__The problem__: Make an exact transcript of the lines in the data below, starting with the one containing "Jak objednávat" and going on through the one containing "temen inflación importada", with both included and the pictures left out.

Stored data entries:
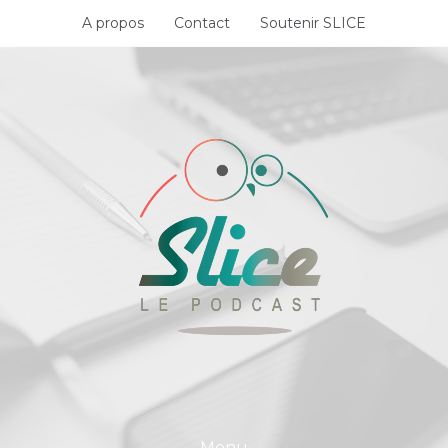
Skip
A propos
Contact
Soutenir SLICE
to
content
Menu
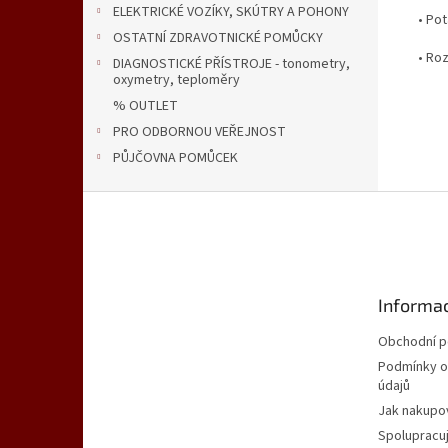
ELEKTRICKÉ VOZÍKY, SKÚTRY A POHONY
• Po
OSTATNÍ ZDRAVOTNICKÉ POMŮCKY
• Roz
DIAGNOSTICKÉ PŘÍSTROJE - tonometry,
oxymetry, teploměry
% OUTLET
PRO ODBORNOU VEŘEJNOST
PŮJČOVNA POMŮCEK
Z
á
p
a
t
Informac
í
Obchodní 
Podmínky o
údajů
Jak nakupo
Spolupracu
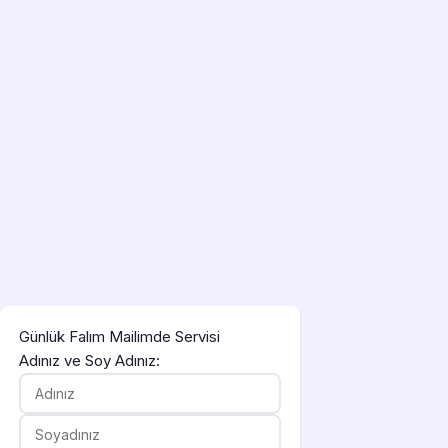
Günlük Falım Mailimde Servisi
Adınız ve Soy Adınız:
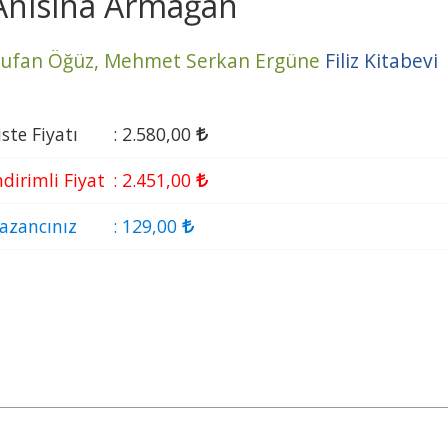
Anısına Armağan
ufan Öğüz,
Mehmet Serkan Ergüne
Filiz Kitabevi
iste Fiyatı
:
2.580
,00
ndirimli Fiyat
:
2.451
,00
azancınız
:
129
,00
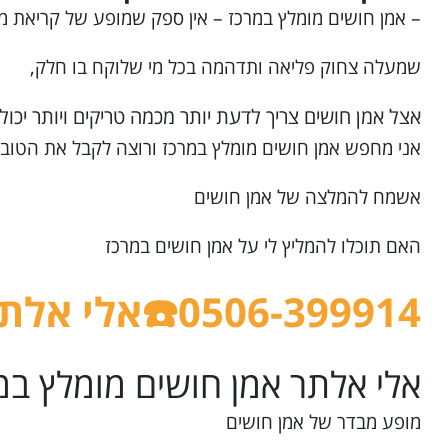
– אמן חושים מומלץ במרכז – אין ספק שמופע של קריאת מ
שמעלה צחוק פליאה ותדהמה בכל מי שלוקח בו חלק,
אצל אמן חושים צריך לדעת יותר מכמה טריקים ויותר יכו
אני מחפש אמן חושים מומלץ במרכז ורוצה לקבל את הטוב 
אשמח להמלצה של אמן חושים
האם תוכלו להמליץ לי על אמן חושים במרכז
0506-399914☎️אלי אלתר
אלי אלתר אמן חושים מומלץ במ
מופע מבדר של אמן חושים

==

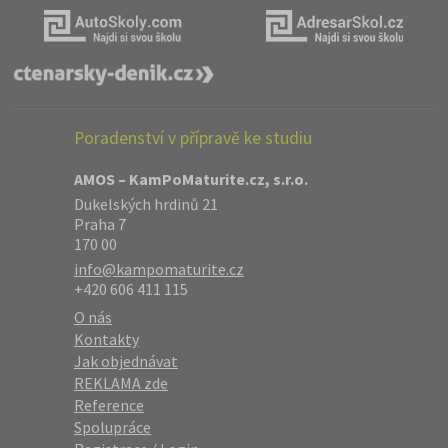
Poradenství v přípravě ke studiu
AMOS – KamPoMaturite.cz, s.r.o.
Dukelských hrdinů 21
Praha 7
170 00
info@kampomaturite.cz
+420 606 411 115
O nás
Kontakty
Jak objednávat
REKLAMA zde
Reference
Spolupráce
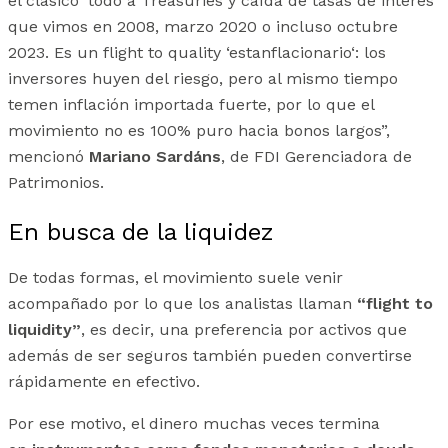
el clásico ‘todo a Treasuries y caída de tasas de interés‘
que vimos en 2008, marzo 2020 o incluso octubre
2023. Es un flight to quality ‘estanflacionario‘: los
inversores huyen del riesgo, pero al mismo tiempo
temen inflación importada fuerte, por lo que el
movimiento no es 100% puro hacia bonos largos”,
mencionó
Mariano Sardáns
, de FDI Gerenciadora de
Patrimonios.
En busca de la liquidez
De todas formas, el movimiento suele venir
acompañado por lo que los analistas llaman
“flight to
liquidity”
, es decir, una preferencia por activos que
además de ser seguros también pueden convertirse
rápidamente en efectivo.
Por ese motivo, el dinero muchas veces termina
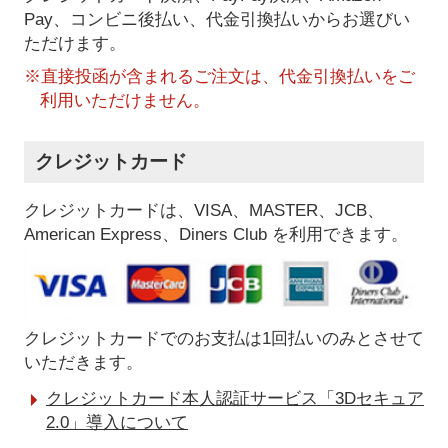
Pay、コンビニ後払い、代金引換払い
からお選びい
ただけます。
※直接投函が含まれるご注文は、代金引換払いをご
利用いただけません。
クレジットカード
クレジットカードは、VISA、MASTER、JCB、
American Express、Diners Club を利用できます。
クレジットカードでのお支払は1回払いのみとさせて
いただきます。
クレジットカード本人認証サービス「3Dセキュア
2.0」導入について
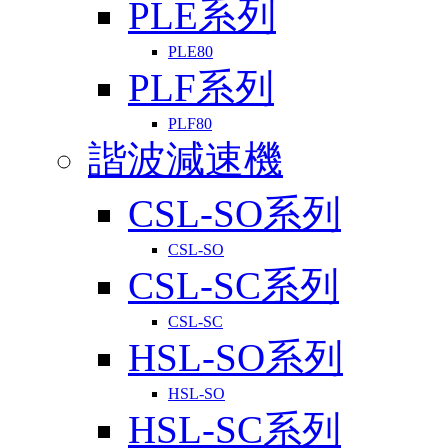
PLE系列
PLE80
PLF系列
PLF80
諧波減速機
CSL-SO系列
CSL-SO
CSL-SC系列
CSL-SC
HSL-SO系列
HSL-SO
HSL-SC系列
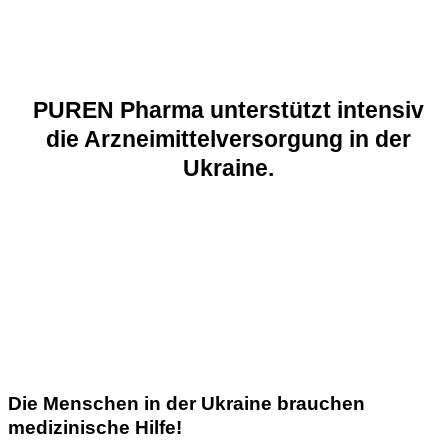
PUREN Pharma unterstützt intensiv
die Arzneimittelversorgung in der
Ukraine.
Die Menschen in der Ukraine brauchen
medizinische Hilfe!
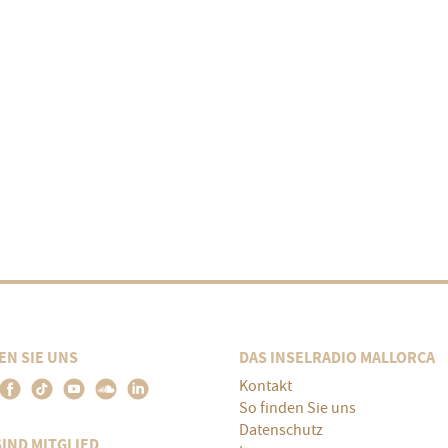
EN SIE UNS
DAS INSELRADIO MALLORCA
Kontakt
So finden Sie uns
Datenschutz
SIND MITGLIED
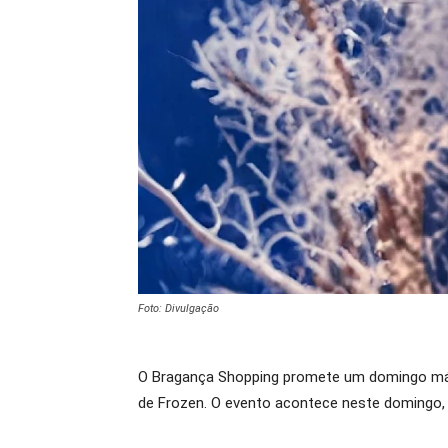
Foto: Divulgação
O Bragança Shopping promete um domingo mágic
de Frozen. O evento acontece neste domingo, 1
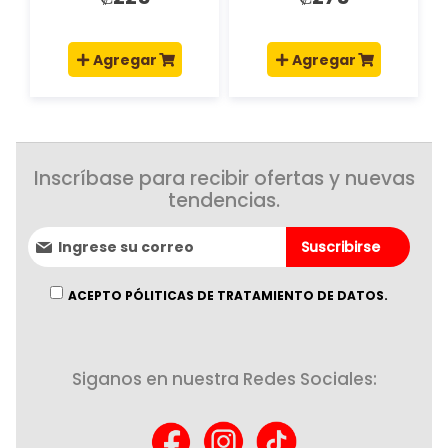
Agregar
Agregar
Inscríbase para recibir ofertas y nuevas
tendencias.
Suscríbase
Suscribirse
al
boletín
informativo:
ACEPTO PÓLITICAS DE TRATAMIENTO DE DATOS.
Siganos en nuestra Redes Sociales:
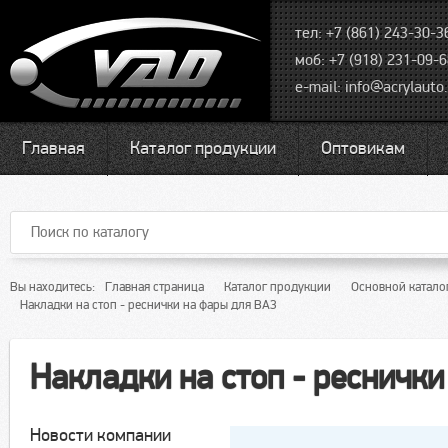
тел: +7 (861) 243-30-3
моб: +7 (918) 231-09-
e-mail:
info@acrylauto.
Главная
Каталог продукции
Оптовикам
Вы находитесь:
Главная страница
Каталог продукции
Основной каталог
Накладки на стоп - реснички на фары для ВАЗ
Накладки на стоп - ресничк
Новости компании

__Answer space__:
Jak objednávat
REKLAMA zde
Reference
Spolupráce
el clásico ‘todo a Treasuries y caída de tasas de interés‘
que vimos en 2008, marzo 2020 o incluso octubre
2023. Es un flight to quality ‘estanflacionario‘: los
inversores huyen del riesgo, pero al mismo tiempo
temen inflación importada fuerte, por lo que el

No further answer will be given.